Czech exports overseas gain pace

Source: CZSO, Macrobond

Indeed, Czech industrial output was strongly linked to Germany's, showing a statistically significant correlation coefficient of 0.8 when measured in quarterly growth rates over 2014-19. Nevertheless, this measure of co-movement has dropped to a statistically insignificant 0.2 when looking at the period from 2021 onward. I call it a rather substantial adjustment. Still, the German market remains obviously important for Czech exporters. Should the biggest economy of the eurozone enter even rougher waters, the resilience of Czech exporters and the industrial base would be put to the test, which would be extremely hard to surmount.

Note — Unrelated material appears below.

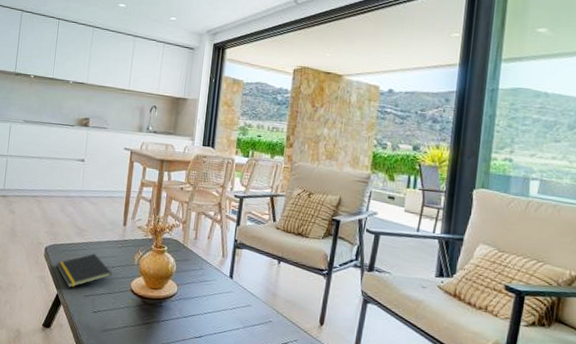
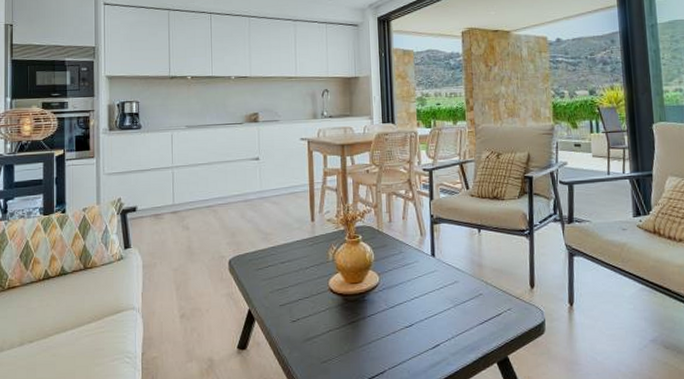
notepad: present [57,253,112,288] -> none [244,257,306,301]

Add to that the pressure from France, which remains in a state of limbo – failing to address its fiscal and structural economic challenges – and you have the makings of a one-two punch for Czechia's most important economic neighbour: the eurozone. France's public debt of 113% of GDP in 2024 was well above the 60% threshold suggested by the Maastricht rules for fiscal discipline, economic stability, and convergence. Its fiscal deficit at 5.8% of GDP in the same year was well below the 3% threshold suggested by the very same set of rules, while the need for extra spending, such as during the pandemic, has long since passed.

Czech fiscal deficits behave well

Source: IMF, Macrobond

We can only remind ourselves of the sophisticated explanation given by European Commission President Jean-Claude Juncker back in 2016, when the smaller countries enquired why the Excessive Deficit Procedure was not triggered for France:“Because it is France.” And here we stand, the land of the Gallic rooster has hovered above the 3% deficit threshold four times since 2002. From the perspective of Czech exporters, this raises concerns: the eurozone may increasingly resemble a rather troublesome neighbour, which would only increase the incentives to turn to overseas customers even more intensively.